Karaéng Allu berujar, “Apakah kamu kenal juga dengan Oppoka Pacccelang?”

“Iya, Karaéng. Saya mengenalnya waktu saya datang mengantar Karaéng Matinrowa Bonto Gammisi ketika masih berkuasa di Kerajaan Allu. Kebetulan waktu itu sudah hadir Oppoka di Paccellang bersama I Longakkang di istana Balla Lompowa. Mereka datang secara tiba-tiba dari Gowa. Waktu itu saya diperintahkan oleh Karaéng Sombaopu. Itulah sebabnya, Karaéng, saya datang membawa kamu turun kemari dan secara tiba-tiba ada di Balla Lompowa dan Oppoka Paccellang sudah ada sebelum saya tiba di Balla Lompowa, dia bersama seseorang yang bernama I Longakkang. Waktu itu, saya duduk bersamasama Karaéng, dengan Oppoka Paccellang. Jadi, saya mengenal baik mereka berdua, Karaéng, terutama Oppoka Paccellang yang sangat baik kepada saya.”

Setelah mendengar cerita Pangeran Jo’ro, Karaéng Allu memerintahkan untuk tinggal bersama dengan Oppo Paccellang. “Silahkan kamu pergi, wahai Pangeran Jo’ro. Tinggallah di kediaman Oppoka Paccellang.”

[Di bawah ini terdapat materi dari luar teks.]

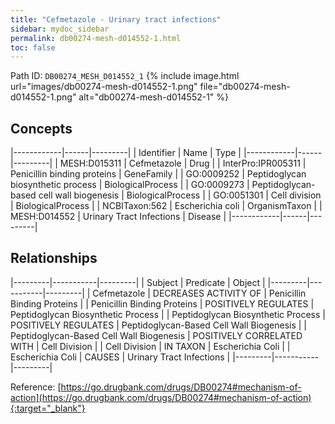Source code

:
 ```yaml
---
title: "Cefmetazole - Urinary tract infections"
sidebar: mydoc_sidebar
permalink: db00274-mesh-d014552-1.html
toc: false 
---
```



Path ID: `DB00274_MESH_D014552_1`
{% include image.html url="images/db00274-mesh-d014552-1.png" file="db00274-mesh-d014552-1.png" alt="db00274-mesh-d014552-1" %}

## Concepts

|------------|------|---------|
| Identifier | Name | Type    |
|------------|------|---------|
| MESH:D015311 | Cefmetazole | Drug |
| InterPro:IPR005311 | Penicillin binding proteins | GeneFamily |
| GO:0009252 | Peptidoglycan biosynthetic process | BiologicalProcess |
| GO:0009273 | Peptidoglycan-based cell wall biogenesis | BiologicalProcess |
| GO:0051301 | Cell division | BiologicalProcess |
| NCBITaxon:562 | Escherichia coli | OrganismTaxon |
| MESH:D014552 | Urinary Tract Infections | Disease |
|------------|------|---------|

## Relationships

|---------|-----------|---------|
| Subject | Predicate | Object  |
|---------|-----------|---------|
| Cefmetazole | DECREASES ACTIVITY OF | Penicillin Binding Proteins |
| Penicillin Binding Proteins | POSITIVELY REGULATES | Peptidoglycan Biosynthetic Process |
| Peptidoglycan Biosynthetic Process | POSITIVELY REGULATES | Peptidoglycan-Based Cell Wall Biogenesis |
| Peptidoglycan-Based Cell Wall Biogenesis | POSITIVELY CORRELATED WITH | Cell Division |
| Cell Division | IN TAXON | Escherichia Coli |
| Escherichia Coli | CAUSES | Urinary Tract Infections |
|---------|-----------|---------|

Reference: [https://go.drugbank.com/drugs/DB00274#mechanism-of-action](https://go.drugbank.com/drugs/DB00274#mechanism-of-action){:target="_blank"}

Lalu pergilah Pangeran Jo’ro. Maka, Oppoka Paccelang dengan senang hati menerima maksud Pangeran Jo’ro sekeluarga untuk tinggal bersamanya. Selama tinggal di rumah Oppo Paccellang, Pangeran Jo’ro dengan Oppo Paccelang senang berdiskusi tentang kejayaan Kerajaan Barasa, termasuk dukungan mereka terhadap gerakan Karaéngta Tunisomba, Arung Palakka.

“Bagaimana pendapatmu, Oppo? Siapa gerangan yang akan Karaéng perintahkan untuk mendampingi Karaéngta Tunisomba? Oppo ‘kan juga harus memikirkan bagaimana caranya agar negeri kekuasaan kita, Kerajaan Barasa, dapat kita rebut kembali, tetapi harus dengan kekuatan yang lebih besar lagi.”

“Oppo, seandainya saya sebagai rakyat Kerajaan Barasa atau Siang, saya bersedia untuk ikut mendampingi Karaéngta Tunisomba, Aru Palakka.”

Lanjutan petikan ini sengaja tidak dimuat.